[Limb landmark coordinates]
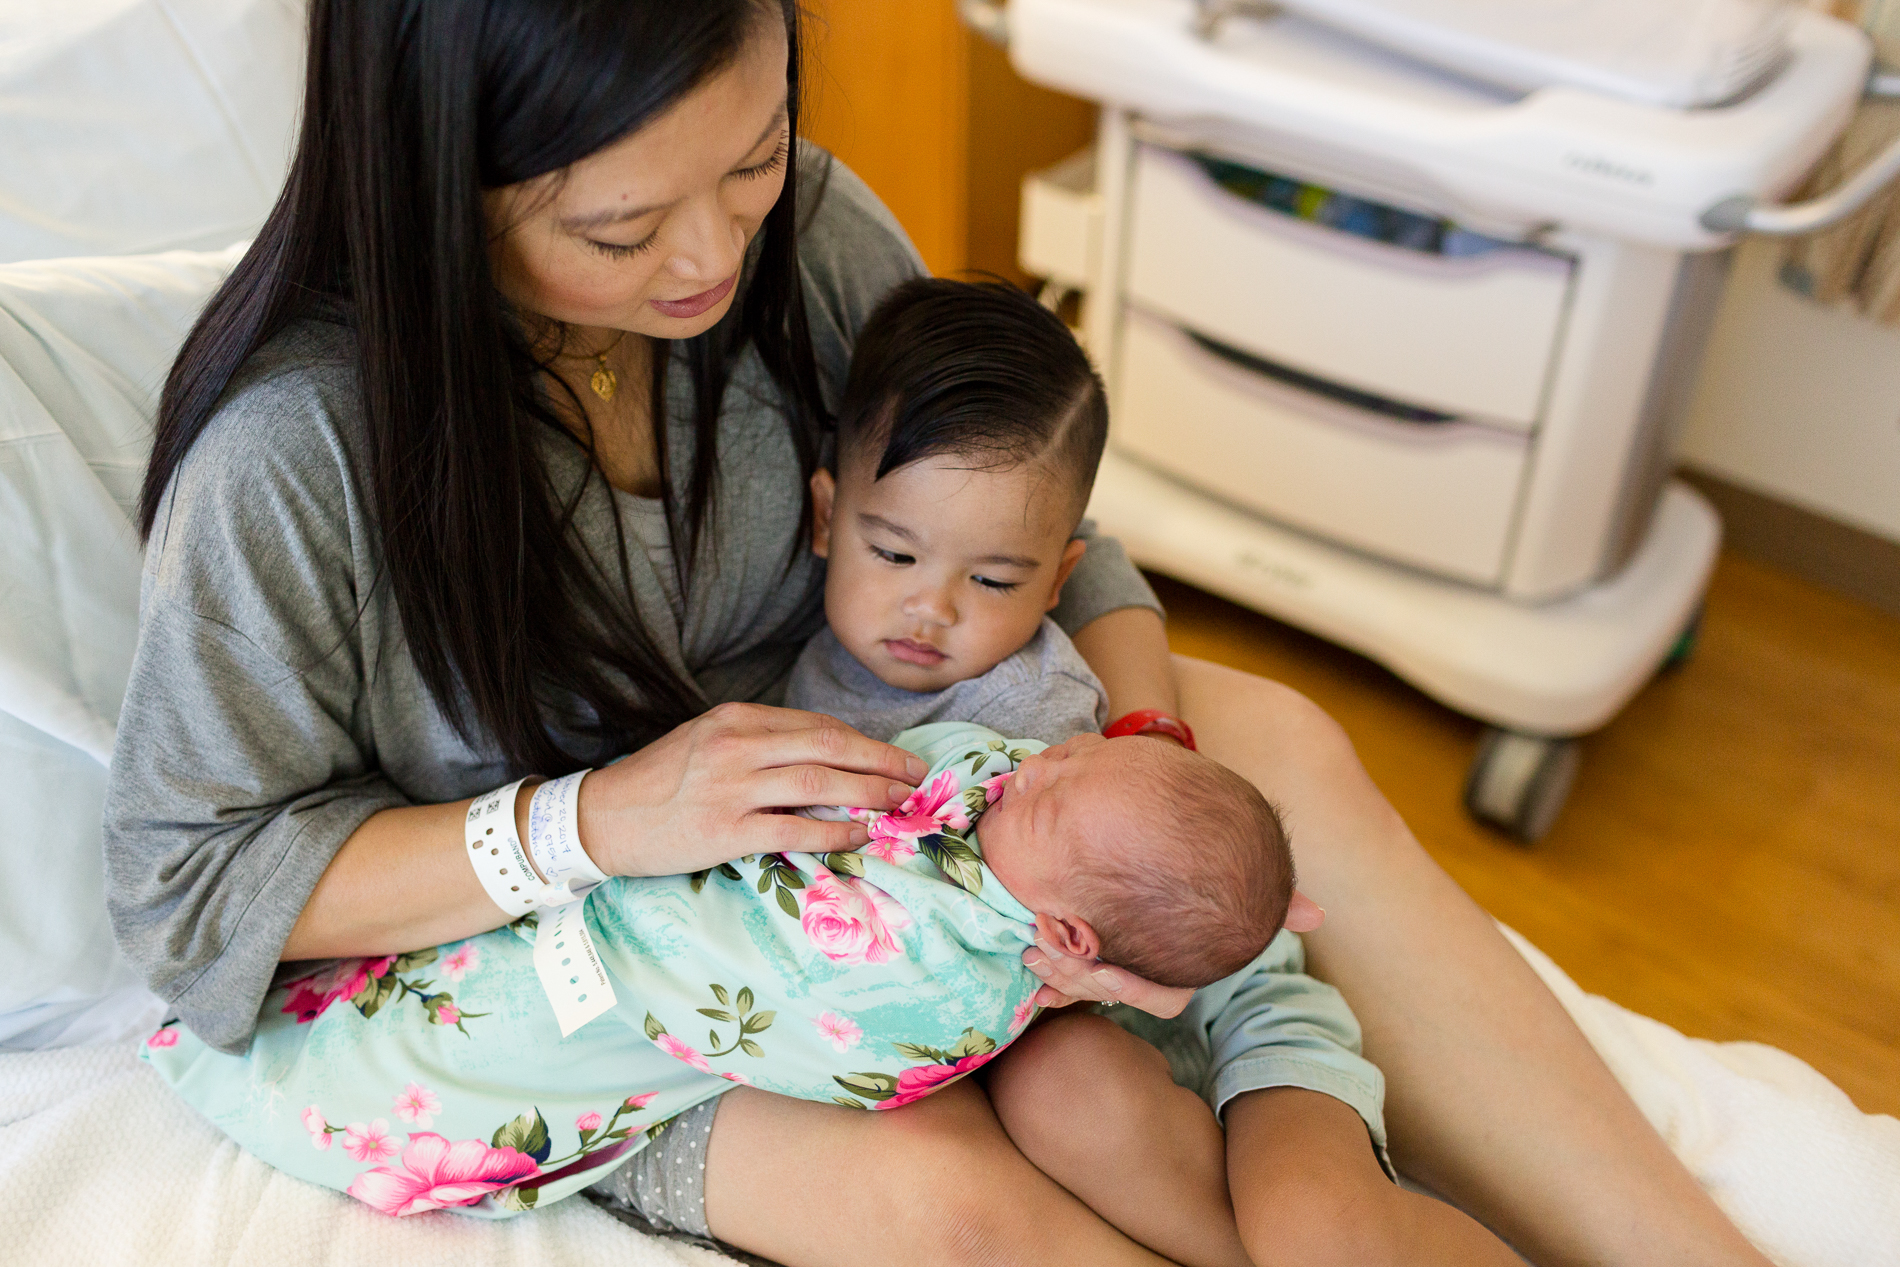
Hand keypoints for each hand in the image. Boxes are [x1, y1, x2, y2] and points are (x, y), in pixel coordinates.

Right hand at [574, 702, 925, 876]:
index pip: (819, 726)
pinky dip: (835, 830)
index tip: (895, 757)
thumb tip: (825, 755)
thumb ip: (760, 741)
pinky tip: (861, 834)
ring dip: (870, 793)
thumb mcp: (708, 740)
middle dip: (882, 763)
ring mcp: (732, 787)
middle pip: (830, 747)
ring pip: (820, 783)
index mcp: (737, 718)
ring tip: (900, 805)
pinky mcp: (726, 830)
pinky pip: (795, 828)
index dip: (866, 743)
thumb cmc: (660, 781)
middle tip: (916, 778)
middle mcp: (738, 745)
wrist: (603, 818)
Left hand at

**INSTRUCTIONS FOR THE TASK:** The records above are to be transcribed word for word. Skip the images.

**RESPONSE TO THIS TASK:**
Hand keypoints for each hand in the image. Boxes are [x1, y1, x2, y2] and points are (x, y), in pixel coordinates.

Right hand at [574, 702, 925, 876]:
index pip: (819, 726)
pinky dip: (835, 830)
index tip: (895, 757)
thumb tip: (825, 755)
thumb ip: (760, 741)
pinky tip: (861, 834)
ring dip: (870, 793)
thumb mcp: (708, 740)
middle dip: (882, 763)
ring mcp: (732, 787)
middle pip: (830, 747)
ring pip: (820, 783)
index mcp: (737, 718)
ring tip: (900, 805)
pinky mcp: (726, 830)
pinky pip: (795, 828)
index dip: (866, 743)
thumb cmc: (660, 781)
middle tip: (916, 778)
middle mcp: (738, 745)
wrist: (603, 818)
Left hand at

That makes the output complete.